We headed to the checkout line. I noticed the woman in front of me had two carts full of food, along with her three children. I saw her counting items as she placed them on the counter to be scanned. I could tell she had a budget. I could tell she needed to make sure that she stayed in that budget. At the same time, she was also desperately trying to get her three kids to calm down so she could get the hell out of there. Her youngest threw a pen in my direction. I picked it up and handed it back to him. She thanked me. I said, “I have three kids of my own, and I think you are doing an amazing job right now.” Her hair was in a messy bun. She was wearing yoga pants that she probably slept in. I could see she was sweating. She was worn out and exhausted. I said one kind sentence to her, and suddenly the color came back to her cheeks.

It doesn’t take much to turn someone’s day around.

 

I couldn’t stop thinking about her. I couldn’t figure it out at first, but then I realized a few hours later, I am her. I am the mom with the three screaming kids. I am the mom who has one pair of yoga pants that I sleep and shop in. I am the mom who is just trying to get through the day without crying. I am the mom who thinks all stores should blast air conditioning all day every day because shopping with my kids makes me sweat like I’m running the Chicago marathon.

 

I felt lucky that morning. I only had one kid with me. I normally have all three, and sometimes I also have the damn dog.

 

There have been so many times in the checkout aisle, where I pull my sunglasses down off my head and over my eyes so that no one can tell that I’m about to cry. I have spent hours in the grocery store trying to plan meals, trying to make sure my children get enough vegetables, trying to make sure I’m picking out the wine that’s on sale… it ain’t easy.

When I’m in the moment, I feel awful. I feel fat. I feel horrible. I feel like I’m a failure. I’m not the mom in the wedge sandals, blow out, and pink lipstick checking out at Whole Foods. I’m the mom who looks like she’s near death at Kroger, pulling coupons out of my ass and trying to bag my own groceries at Aldi while my children try to kill each other.
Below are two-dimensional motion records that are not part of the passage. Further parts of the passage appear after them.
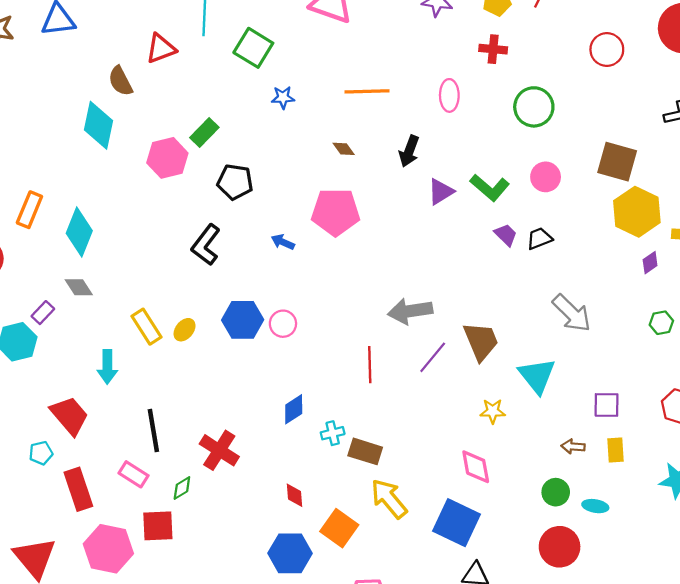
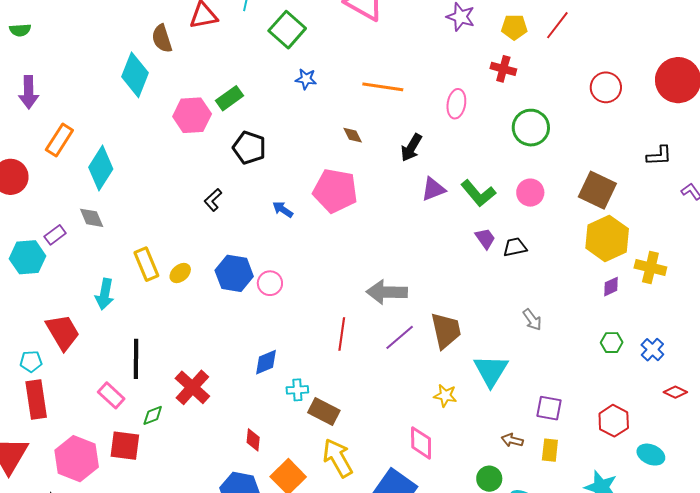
black L-shape: (206, 245) -> (213, 200), size x0.6
gray arrow: (572, 313) -> (532, 320), size x0.6
red rectangle: (78, 489) -> (36, 400), moved

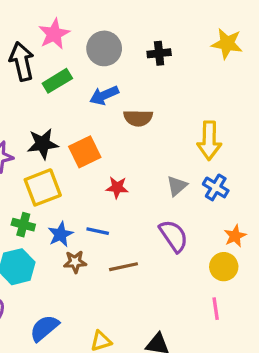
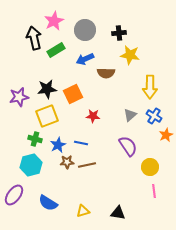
yellow star: (227, 44) -> (130, 55), moved
orange star: (235, 236) -> (166, 135), moved
brown line: (124, 267) -> (87, 165), moved
yellow circle: (224, 267) -> (150, 167), moved
blue semicircle: (44, 328) -> (48, 203), turned -108

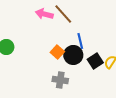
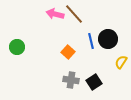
black circle: (73, 55) -> (108, 39), moved
black square: (95, 61) -> (94, 82), moved

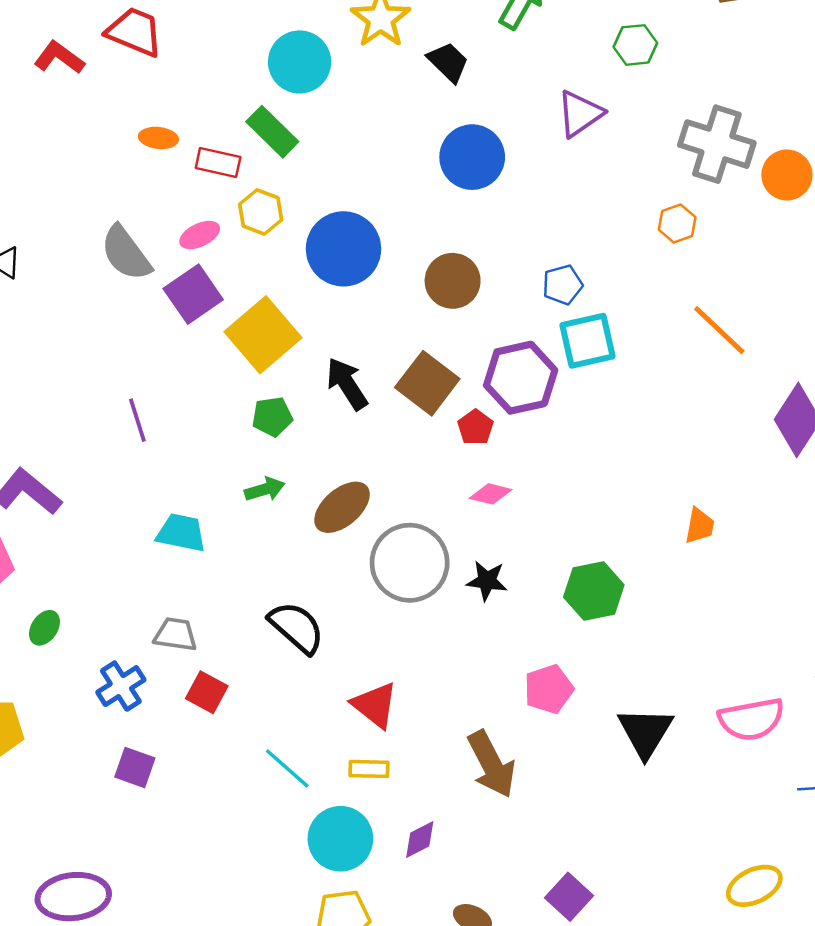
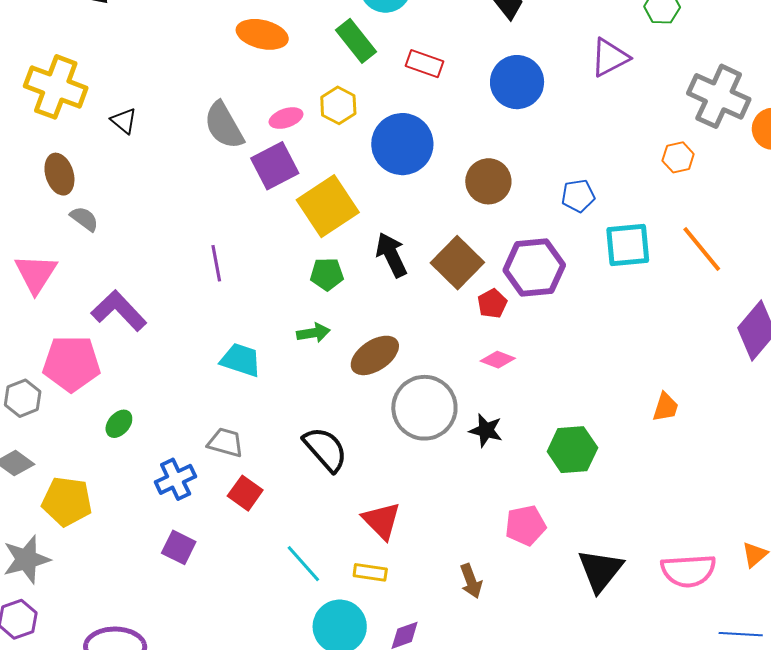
orange ellipse: (158, 138) -> (262, 34), size x1.6
red rectangle: (218, 163) -> (424, 64), moved
cyan square: (588, 341) -> (628, 245), moved
brown arrow: (491, 764) -> (471, 581), size x0.6

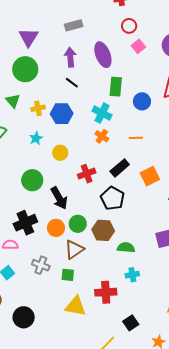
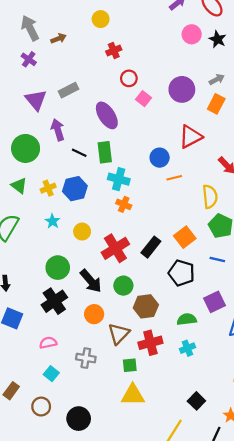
purple triangle: (29, 37) -> (36, 100), moved
purple arrow: (70, 57) -> (58, 130), moved
green rectangle: (116, 87) -> (105, 152), moved
orange line: (136, 138) -> (174, 178), moved
black rectangle: (120, 168) -> (151, 247), moved
red cross: (87, 174) -> (115, 248), size x1.4
black pentagon: (113, 198) -> (181, 273), moved
black cross: (25, 223) -> (54, 301), moved
green circle: (78, 224) -> (123, 286), moved
green semicircle: (126, 248) -> (187, 319), moved
green square: (68, 275) -> (130, 365), moved
red cross: (106, 292) -> (150, 343), moved

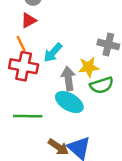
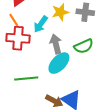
yellow star: (89, 67) -> (60, 12), moved
cyan ellipse: (69, 102) -> (59, 63), turned -70

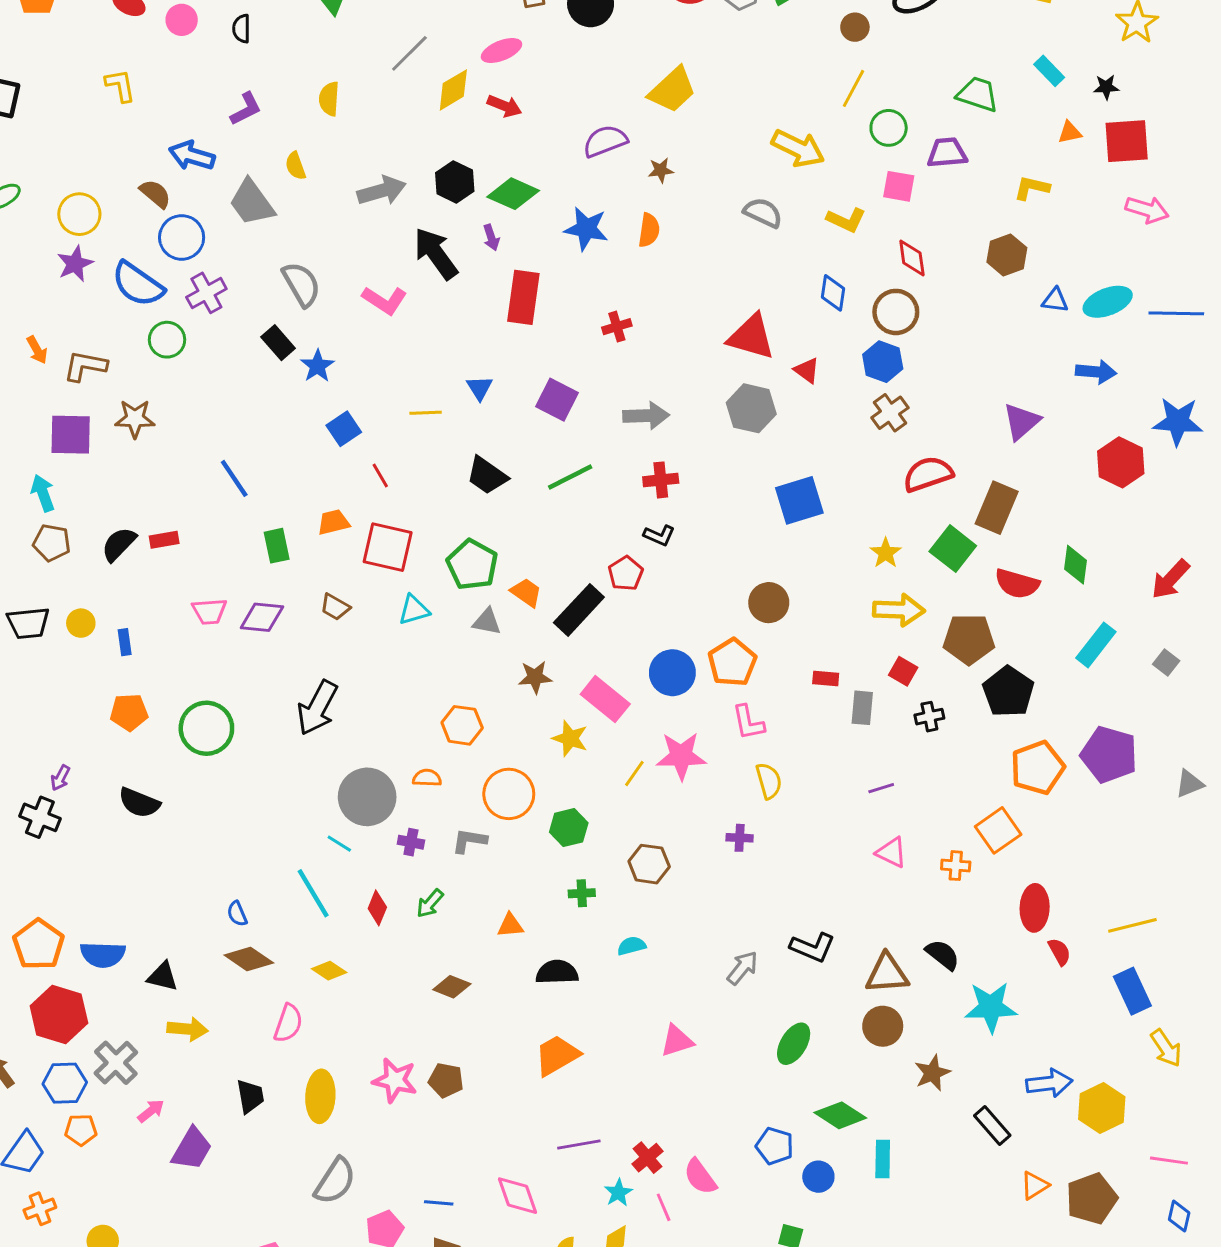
I still couldn’t stop thinking about the Wonder Woman mom that I saw at Aldi. I spent this entire past week wondering how she was. I hope that the small encouragement I gave to her helped pull her through the week. I’m not sharing this because I think I’m this amazing person who changed someone’s life by saying one sentence to her…I just had to share it with her. I saw so much of myself in her, I wished in that moment, that someone would say that to me.

 

Fast forward to today.

 

I decided to take my seven month old and my two year old to Aldi on a Sunday at two pm. Just so you know, that’s the absolute WORST time to go to Aldi. I speak from experience. I have no idea why we still went, but we did. I’m sure everyone in the store heard me scream at Maeve twenty different times. I’m sure everyone also heard my tell my seven month old to stop trying to escape the Ergo I was wearing her in.

 

We walked up to the checkout aisle.

 

Once again, there was a mom in front of me. A mom with one kid. I hadn’t even put one item on the counter yet, and she stopped what she was doing, turned around, looked at me and said, “You are a rockstar. Look at you! Wearing one baby and helping the other. You are doing an amazing job. I am in awe.”

 

I almost started sobbing. I was so unbelievably grateful for her kind words. It took me about a minute to realize that what happened last Sunday was now happening to me.

It takes such great courage and strength to be a mother. It also takes great kindness to lift up others, especially mothers. Everything happens for a reason. I’ve always believed in that, but this experience has really made me smile.

 

There are so many mommy wars, right? Everyone has an opinion, and you’re a horrible mom if your opinion isn’t the same as the next. It’s so rare that we raise each other up in such a way that changes our view of our own self worth.

 

This was a stressful week. A lot of shit went down, but all I can remember is the joy I felt telling a mother that she was a mother f*cking rockstar, and having someone else say the same thing to me.

 

This motherhood thing is tricky. Moments like this make it so very clear and wonderful.

 

Raise each other up mamas. Raise each other up.